If any provision of this Agreement is held by a court of competent jurisdiction to be invalid, illegal, or unenforceable, that provision shall be deemed adjusted to the minimum extent necessary to comply with applicable law and to best accomplish the original intent of the provision. The remaining provisions of this Agreement will remain in full force and effect.
12.9 Waiver.
No failure or delay by either party in exercising any right or enforcing any provision under this Agreement shall constitute a waiver of that right or provision or of any other provision. Any waiver of any provision of this Agreement will be effective only if in writing and signed by the party against whom the waiver is asserted.
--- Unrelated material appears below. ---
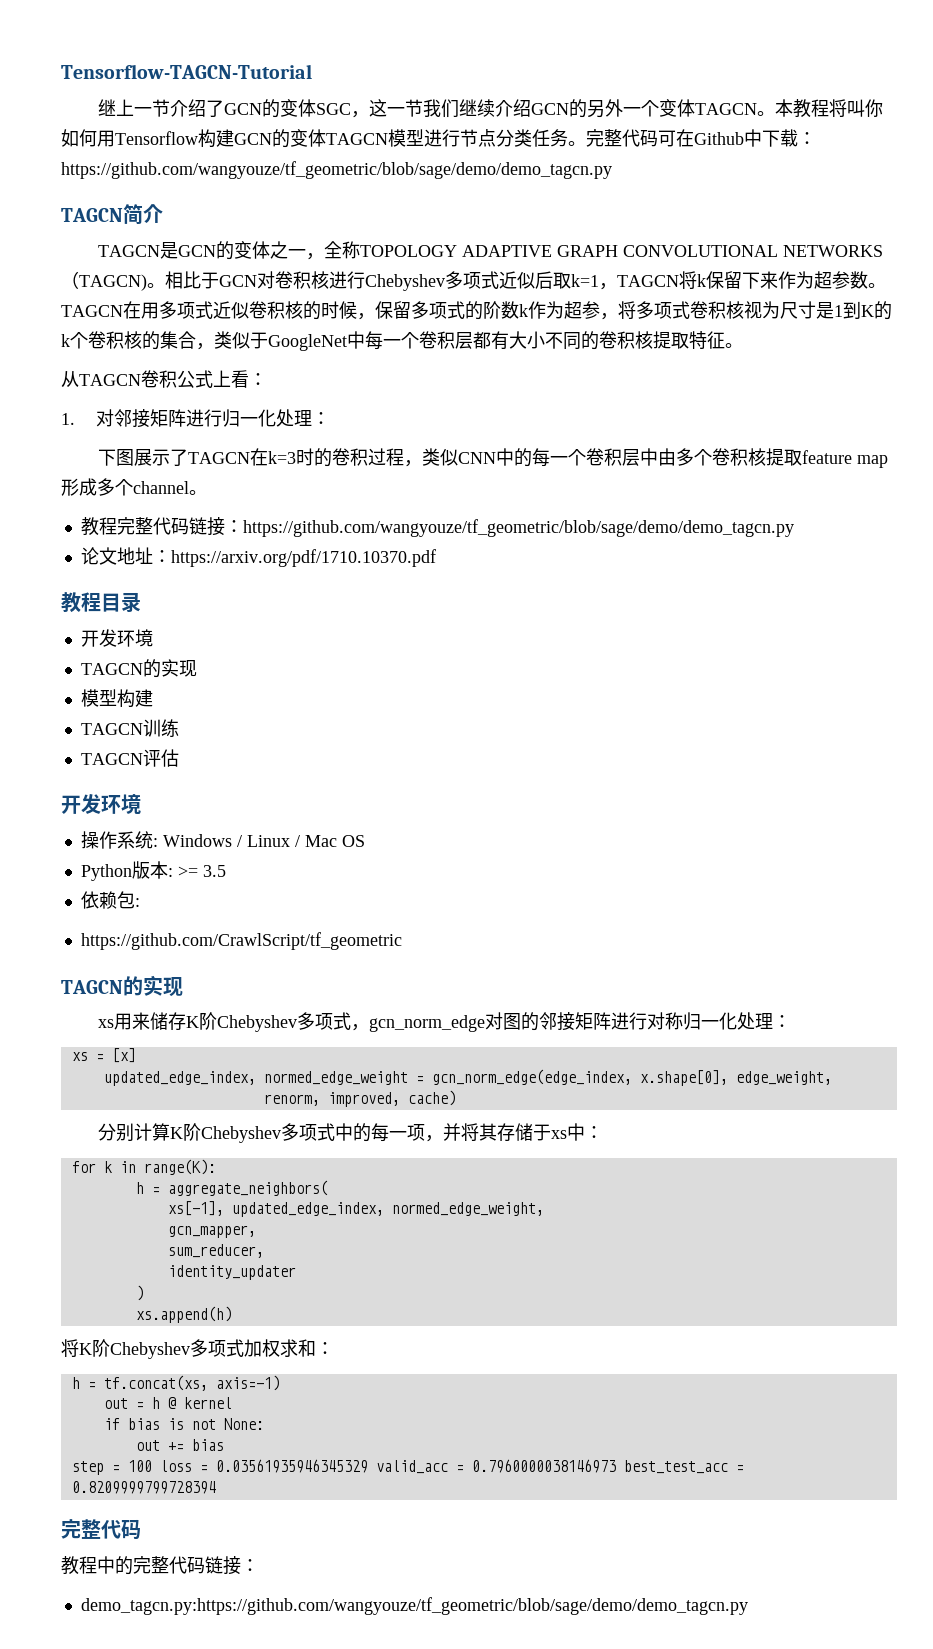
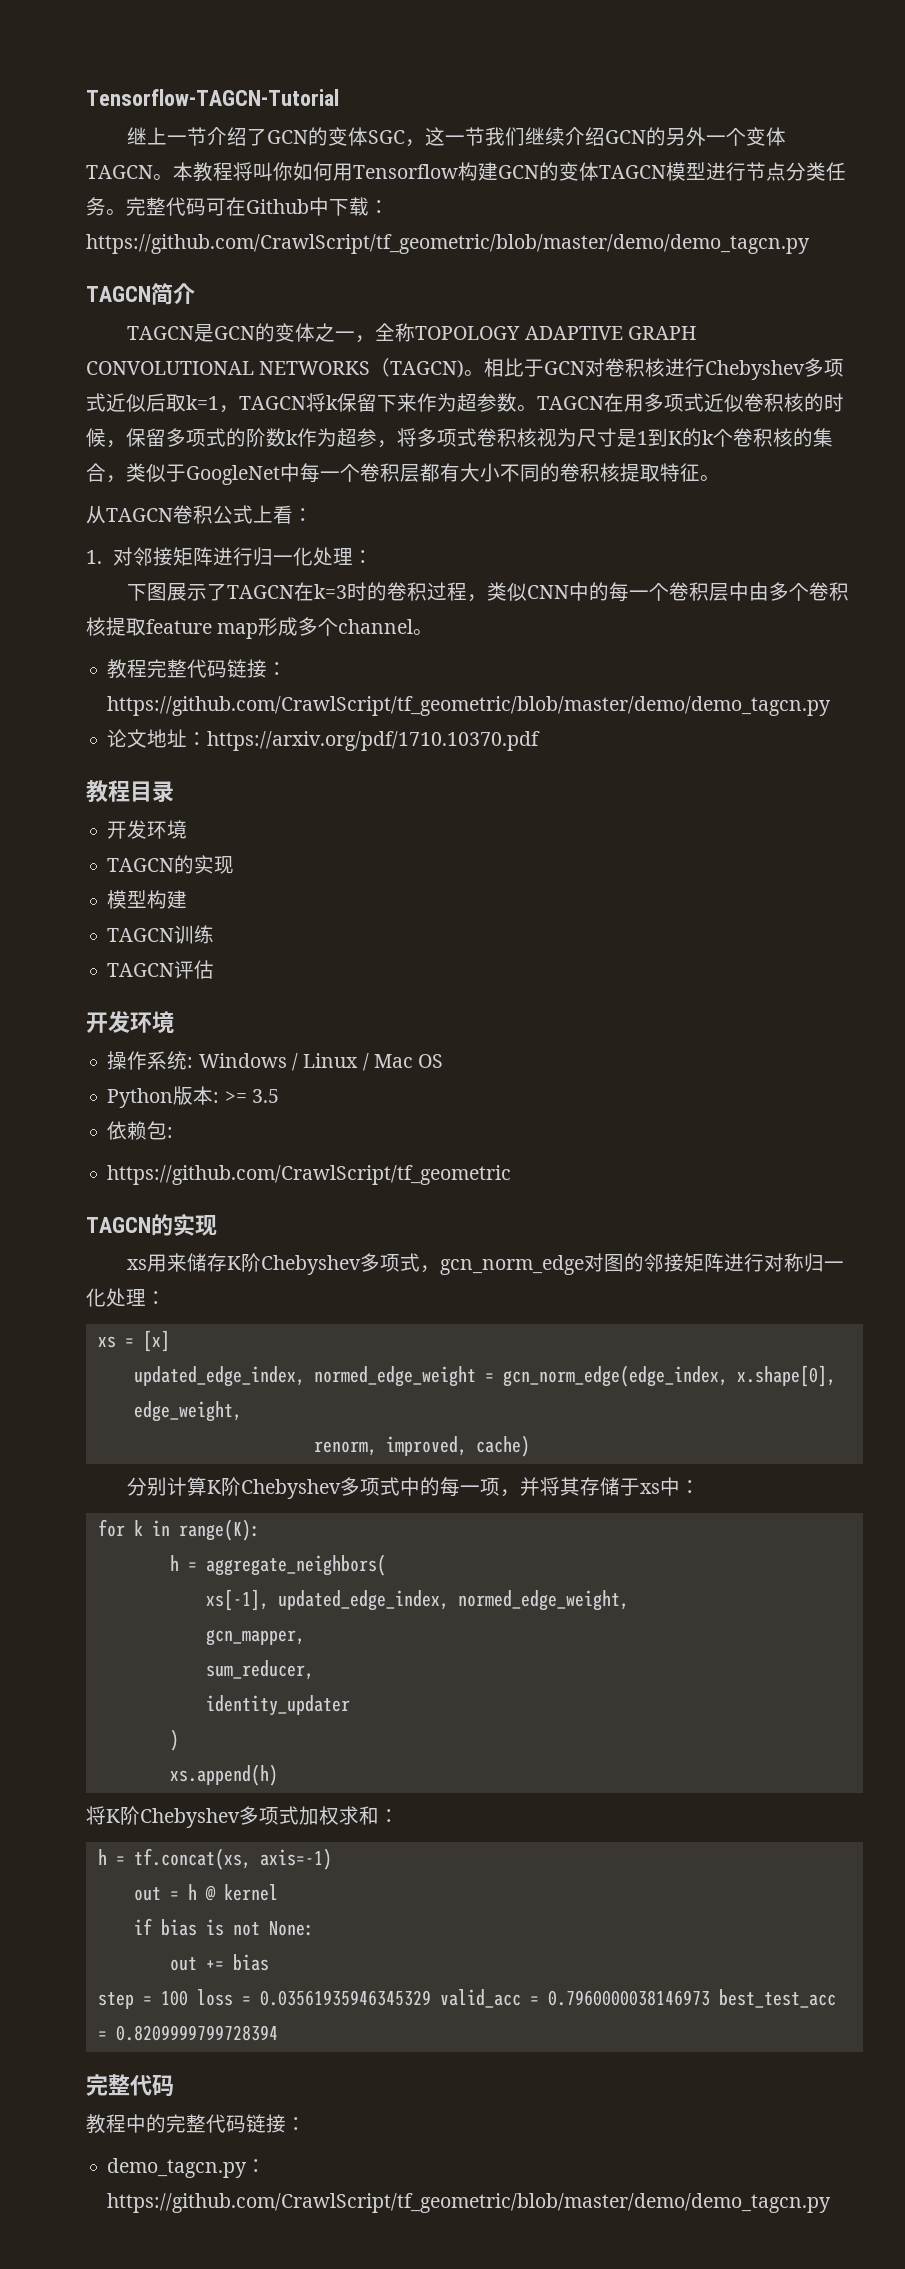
[61,161,612,179] https://github.com/wangyouze/tf_geometric/blob/sage/demo/demo_tagcn.py -> [86,234,810,254] https://github.com/CrawlScript/tf_geometric/blob/master/demo/demo_tagcn.py
[242,519,794,537] https://github.com/wangyouze/tf_geometric/blob/sage/demo/demo_tagcn.py -> [107,696,832,716] https://github.com/CrawlScript/tf_geometric/blob/master/demo/demo_tagcn.py
[80,1597,748,1615] demo_tagcn.py:https://github.com/wangyouze/tf_geometric/blob/sage/demo/demo_tagcn.py -> [107,2158,267,2178] [107,2193,832,2213] demo_tagcn.py：https://github.com/CrawlScript/tf_geometric/blob/master/demo/demo_tagcn.py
A waiver of one breach or default will not constitute a waiver of any other or subsequent breach or default.
12.10 Force Majeure.
Neither party shall be liable for any delay or failure in performance (except for payment obligations) due to circumstances beyond its reasonable control, including, without limitation, acts of God, war, terrorism, civil unrest, governmental action, labor disturbances, pandemic or epidemic, Internet or telecommunications failures, or power outages ("Force Majeure"). The party affected by a Force Majeure event shall give notice to the other party as soon as practicable and shall use commercially reasonable efforts to mitigate the impact of the event. Performance times will be extended or adjusted as necessary for the period of delay or failure to perform due to the Force Majeure event.